Our response to the latest coronavirus advice
2nd Nov 2020
On Saturday 31 October 2020, the Government announced their plans for four weeks of national restrictions in England and gave new advice for those who are shielding. Here is our response.
Our Chief Executive, Gemma Peters, said: “Given the alarming rise in the infection rate, we welcome the guidance that clinically extremely vulnerable people in England should stay at home as much as possible and to not go to work. But the Government now needs to set out how it will support people to do this.
“The guidance seems to suggest that while people who are furloughed will get 80% of their salary, people who cannot work because they are vulnerable might only be eligible for statutory sick pay. This would be unfair and would leave many workers with blood cancer unable to pay their bills. The Government should urgently reassure people with blood cancer that they will be treated the same as people who are furloughed and so get 80% of their salary if they cannot work from home.

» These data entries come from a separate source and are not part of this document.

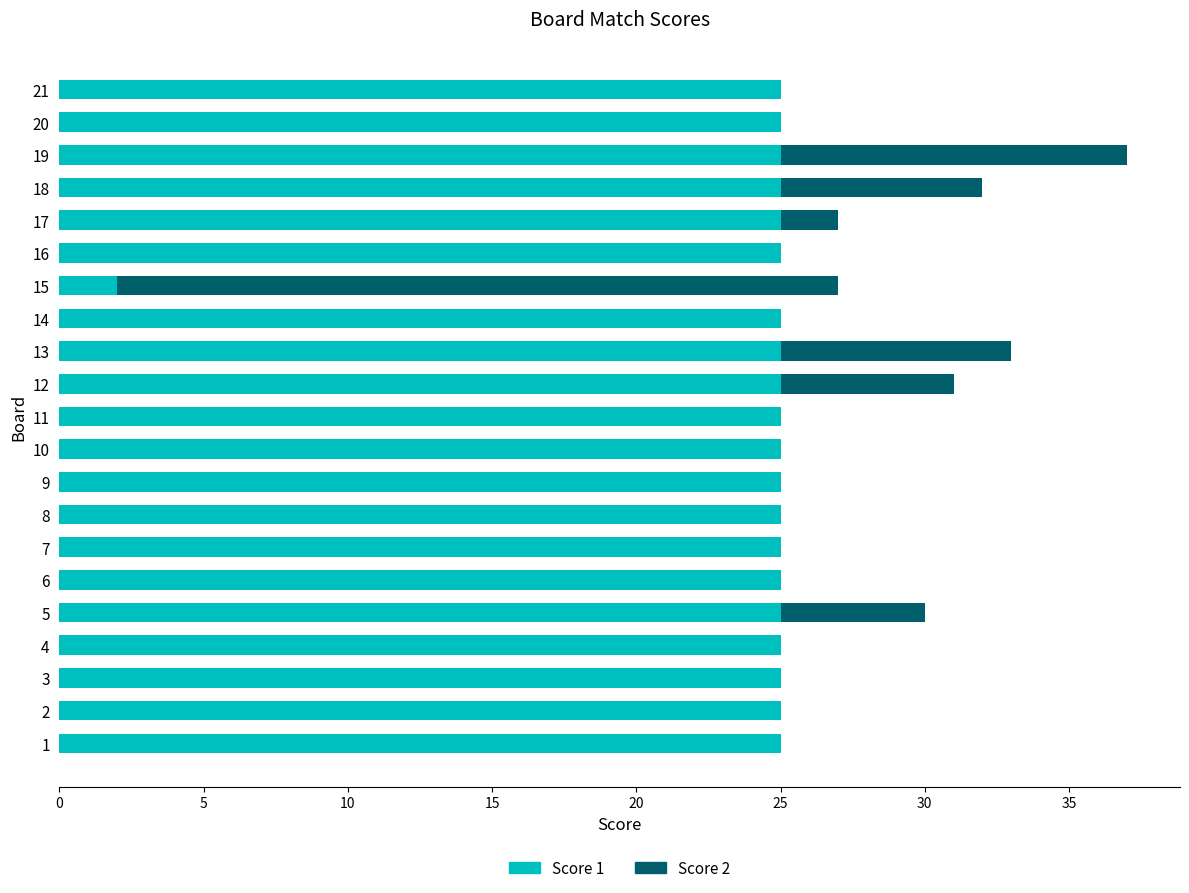

At which category is the sum across all series the highest?

19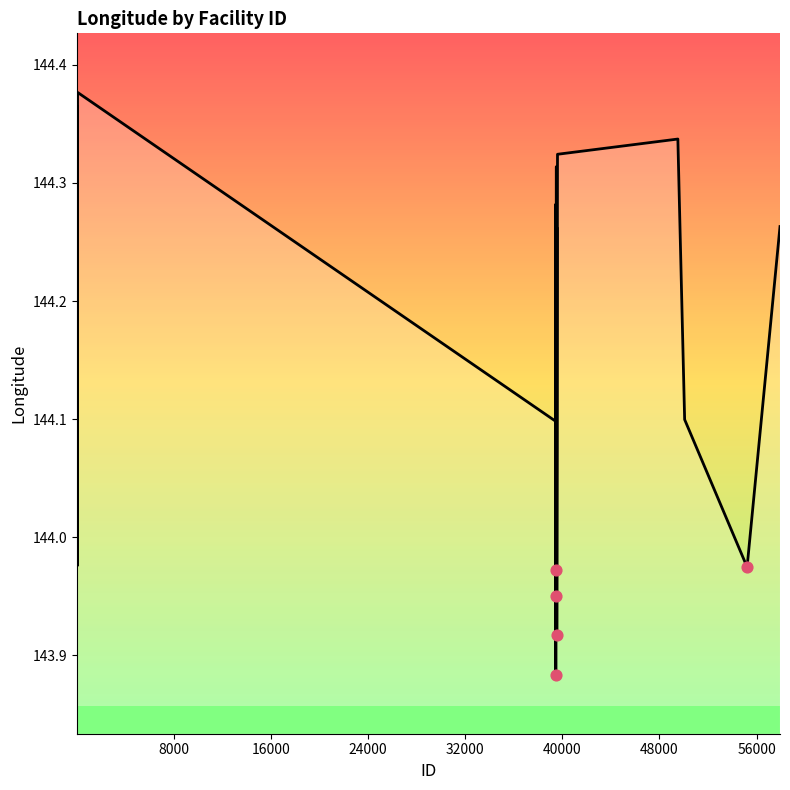

What is the difference between the maximum and minimum values?

0.5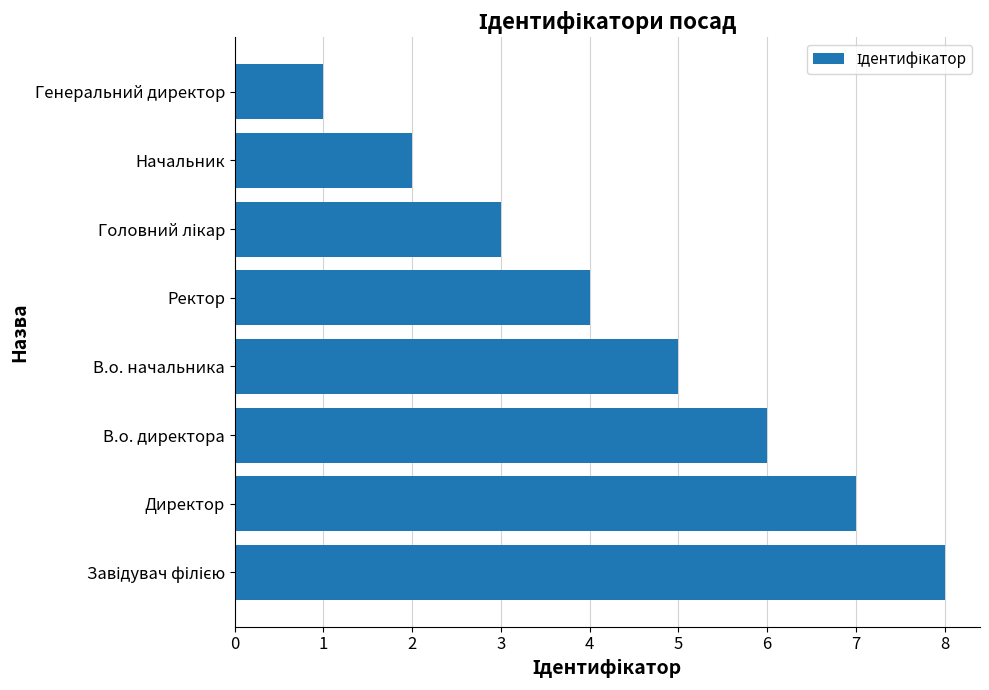

At which category does the chart reach its minimum across all series?

Генеральний директор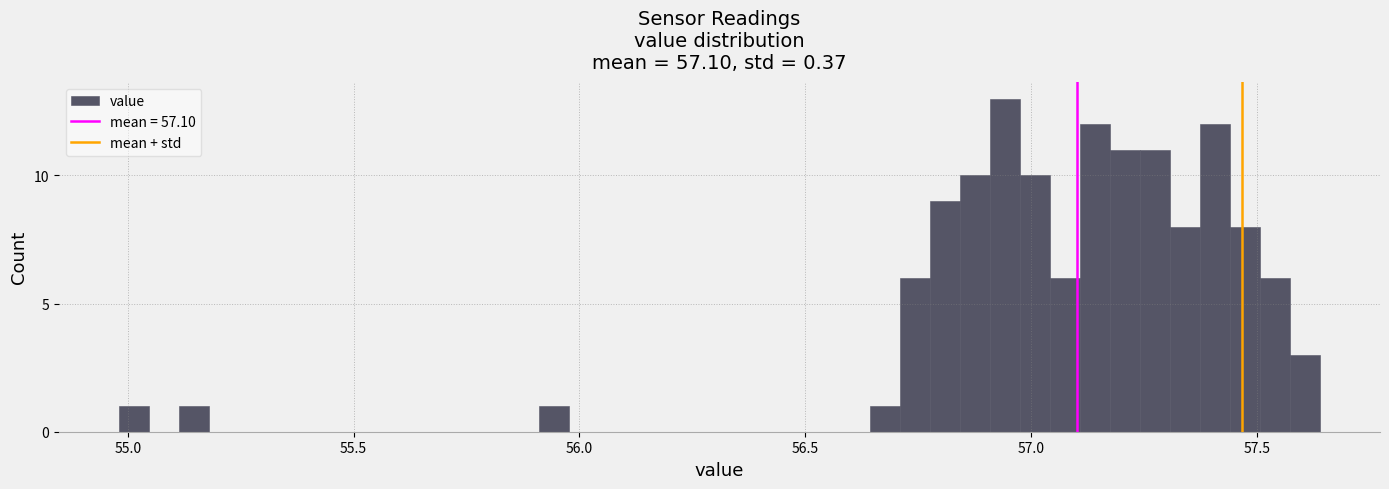

Read against the x-axis, roughly where is the centre of the tallest bar?

56.95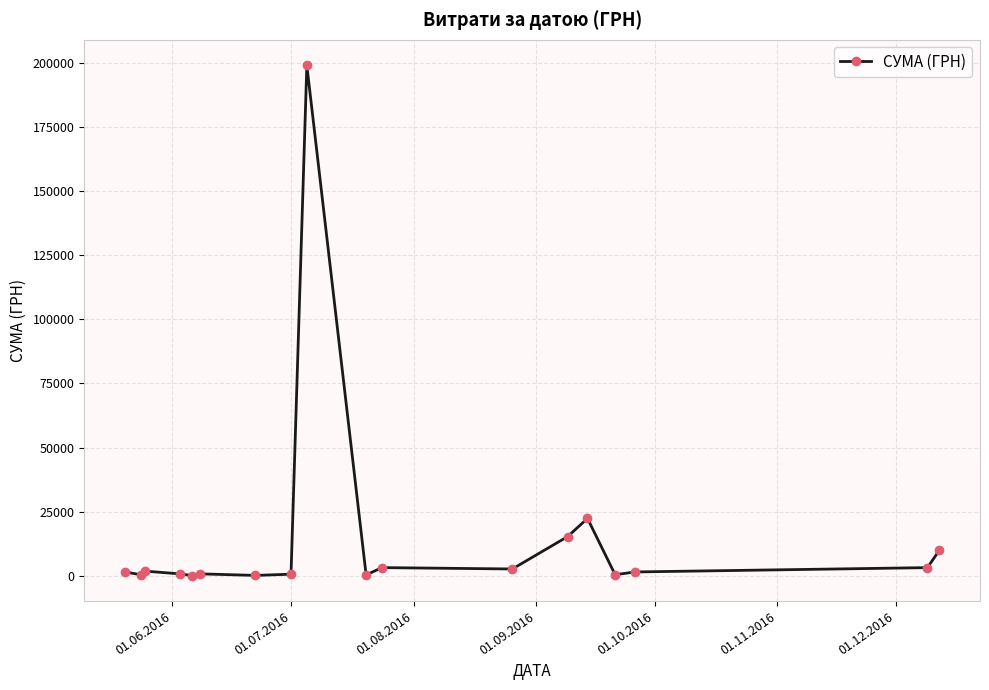

True or false: the data has more than 2 interior local peaks.

True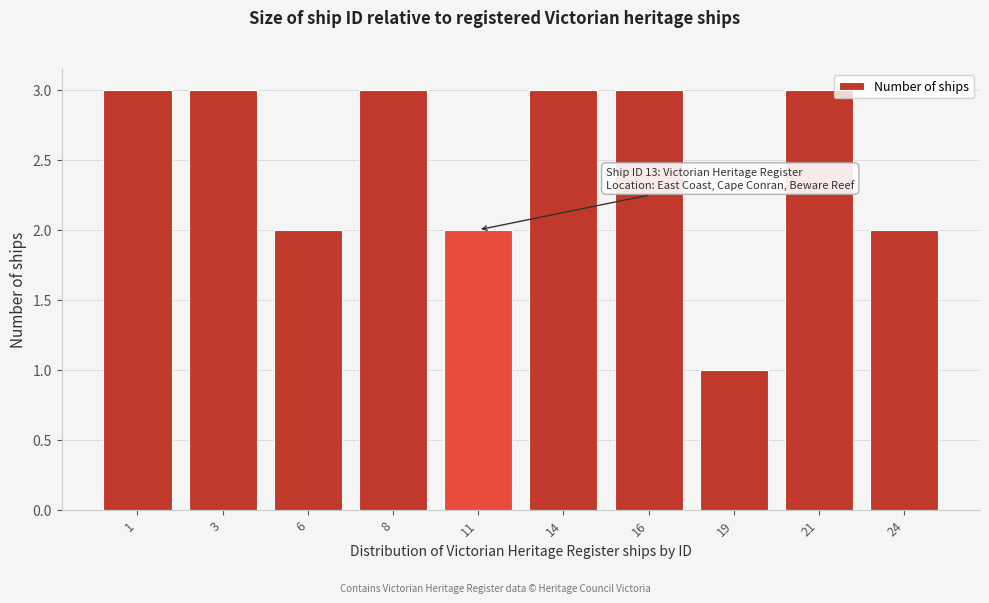

Reading left to right, extract all data points from this chart.

1=3	3=3	6=2	8=3	11=2	14=3	16=3	19=1	21=3	24=2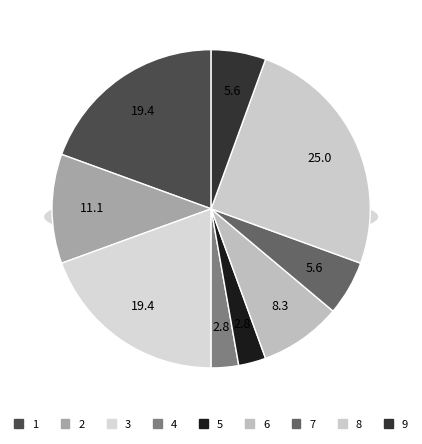

To the nearest percent, what is the difference between the 8 and 2 slice percentages?

14%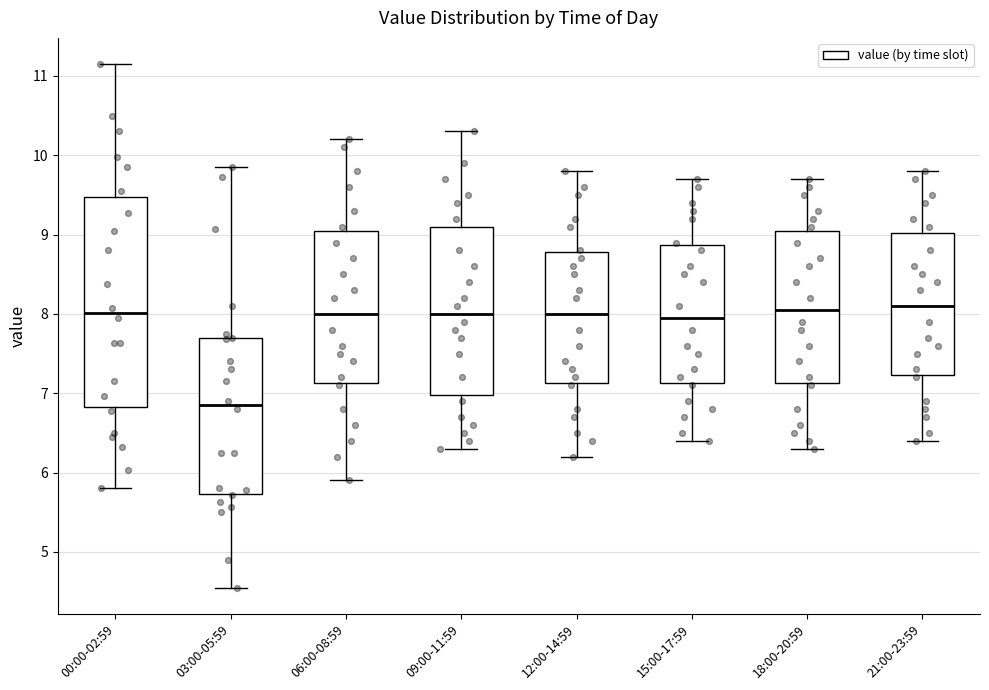

Reading left to right, transcribe this box plot: for each box, give where its median line is, the range the box spans, and where its two whiskers end, as read against the y-axis. The values are not printed on the chart, so give them approximately, as read against the axis.

00:00-02:59: median 8.0, box 6.8 to 9.5, whiskers 5.8 to 11.2
03:00-05:59: median 6.9, box 5.7 to 7.7, whiskers 4.6 to 9.9
06:00-08:59: median 8.0, box 7.1 to 9.1, whiskers 5.9 to 10.2
09:00-11:59: median 8.0, box 7.0 to 9.1, whiskers 6.3 to 10.3
12:00-14:59: median 8.0, box 7.1 to 8.8, whiskers 6.2 to 9.8
15:00-17:59: median 8.0, box 7.1 to 8.9, whiskers 6.4 to 9.7
18:00-20:59: median 8.1, box 7.1 to 9.1, whiskers 6.3 to 9.7
21:00-23:59: median 8.1, box 7.2 to 9.0, whiskers 6.4 to 9.8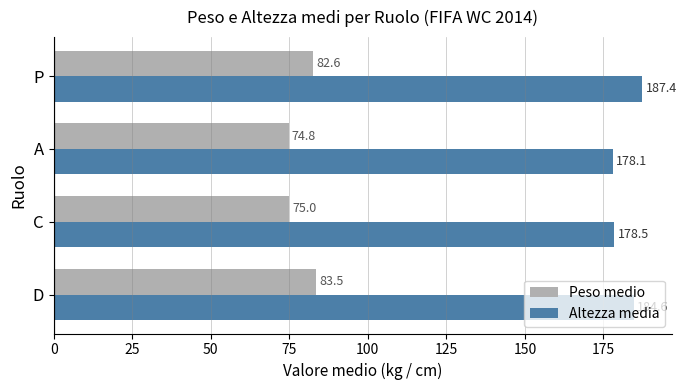

At which label is Peso medio closest to 79?

P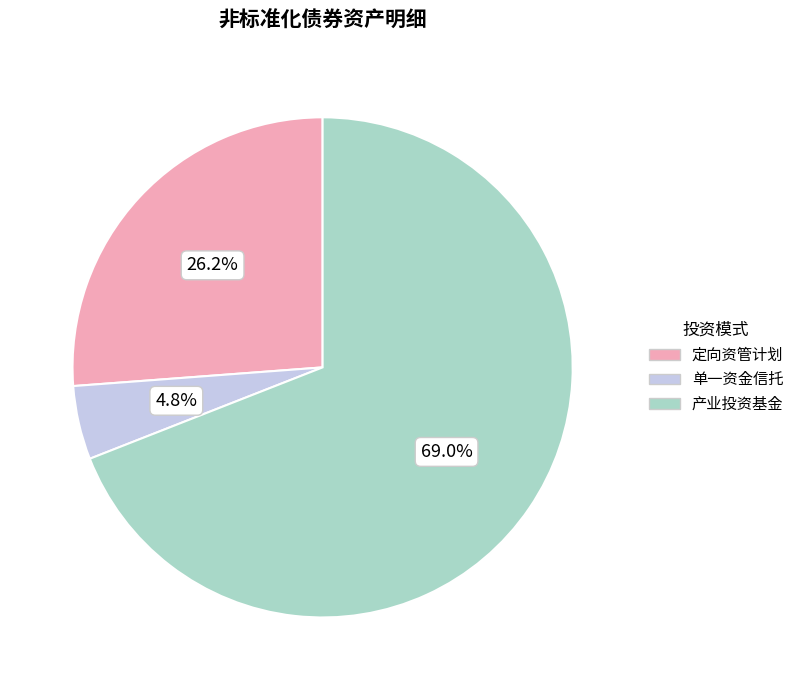

Rank the categories by value from lowest to highest.

单一资金信托, 定向资管计划, 产业投资基金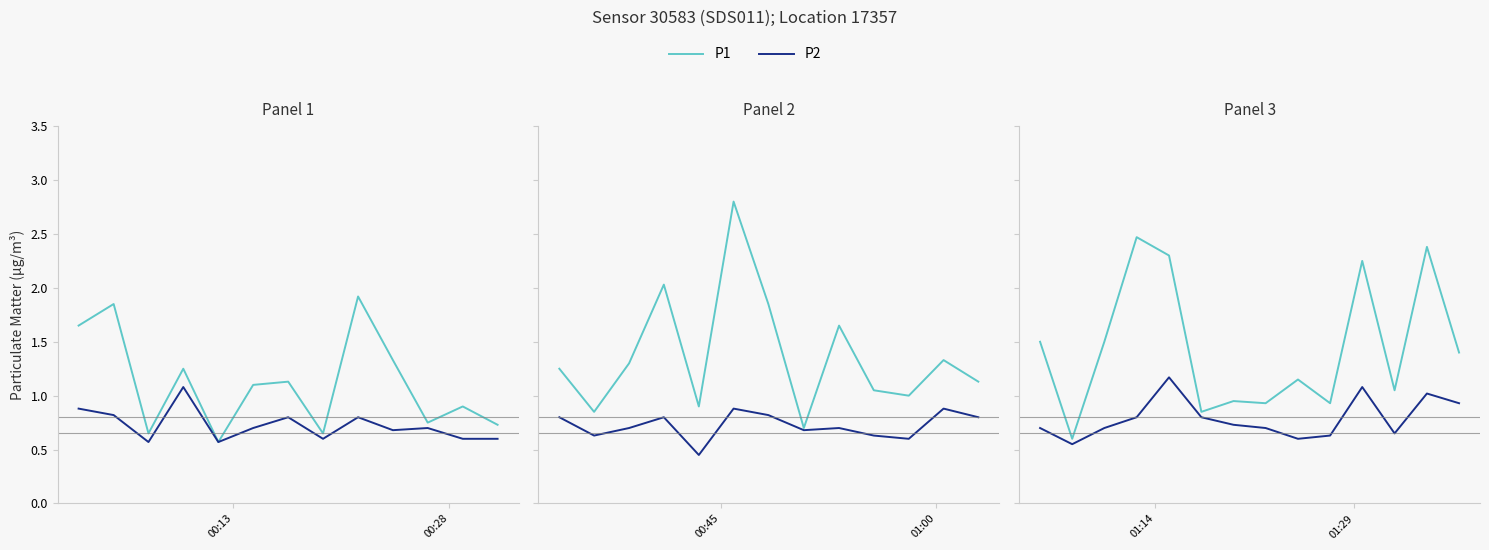

True or false: P1 and P2 intersect in this chart.

False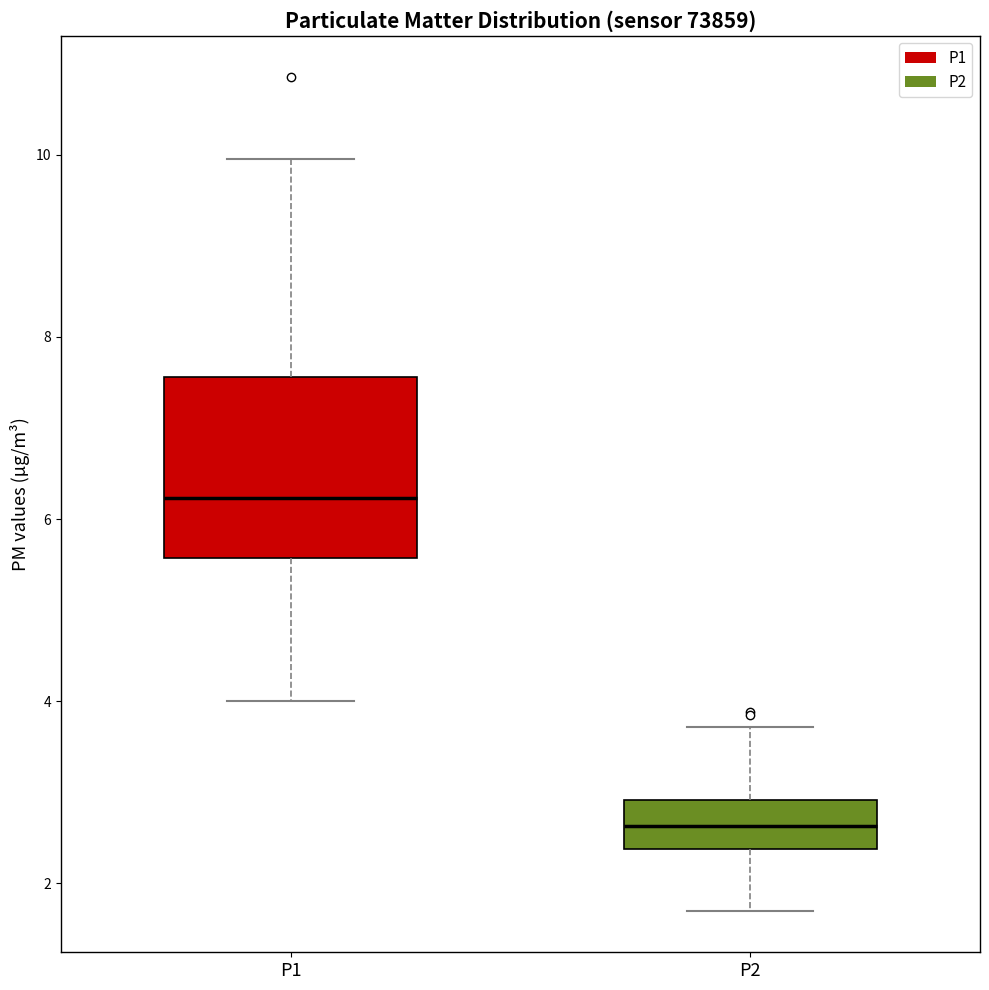

Reading left to right, transcribe this box plot: for each box, give where its median line is, the range the box spans, and where its two whiskers end, as read against the y-axis. The values are not printed on the chart, so give them approximately, as read against the axis.

P1: median 6.2, box 5.6 to 7.6, whiskers 4.0 to 10.0
P2: median 2.6, box 2.4 to 3.0, whiskers 1.8 to 3.8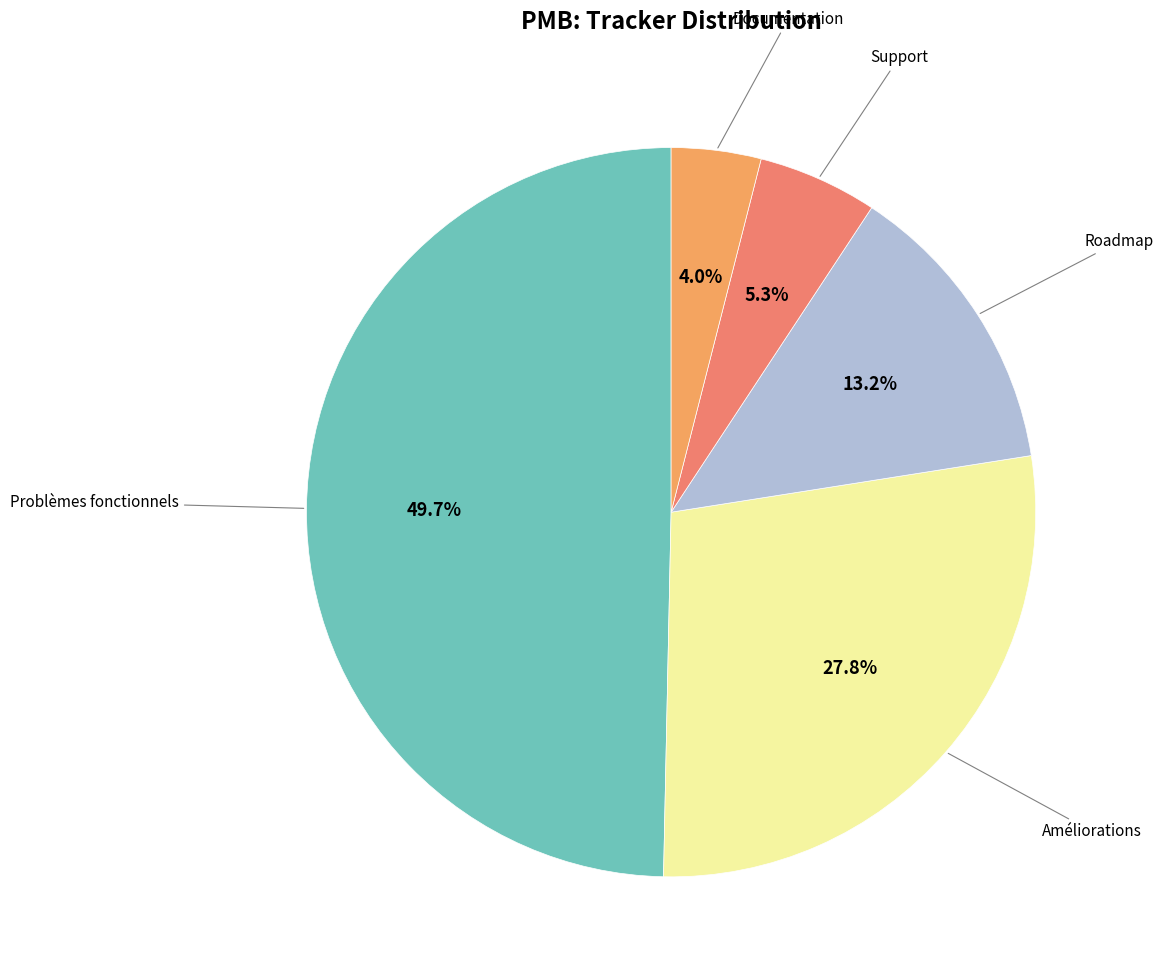

Does Améliorations account for over 50% of the chart?

No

“The Government also needs to set out how it will support people with blood cancer get shopping and medicines delivered, and access support if they are experiencing isolation and loneliness. Chris Whitty has rightly pointed out that people who were shielding experienced significant mental health problems, but we would be concerned if this was used as a reason not to reintroduce shielding support services. It was these very support services that helped ensure the mental health toll was not worse, and it is vital they are not only reintroduced but improved upon.
“We need clear guidance on what people with blood cancer should do if they live with someone who cannot socially distance, for example because of their workplace or because they go to school. And the parents of children with blood cancer need to know if their child should keep going to school.
“The NHS also needs to set out how it will ensure everyone with blood cancer gets a letter advising them what they need to do. Last time, large numbers of people with blood cancer did not get one of these letters and, particularly if these letters are to act as proof of eligibility for services and for not being able to work, it must do better this time.”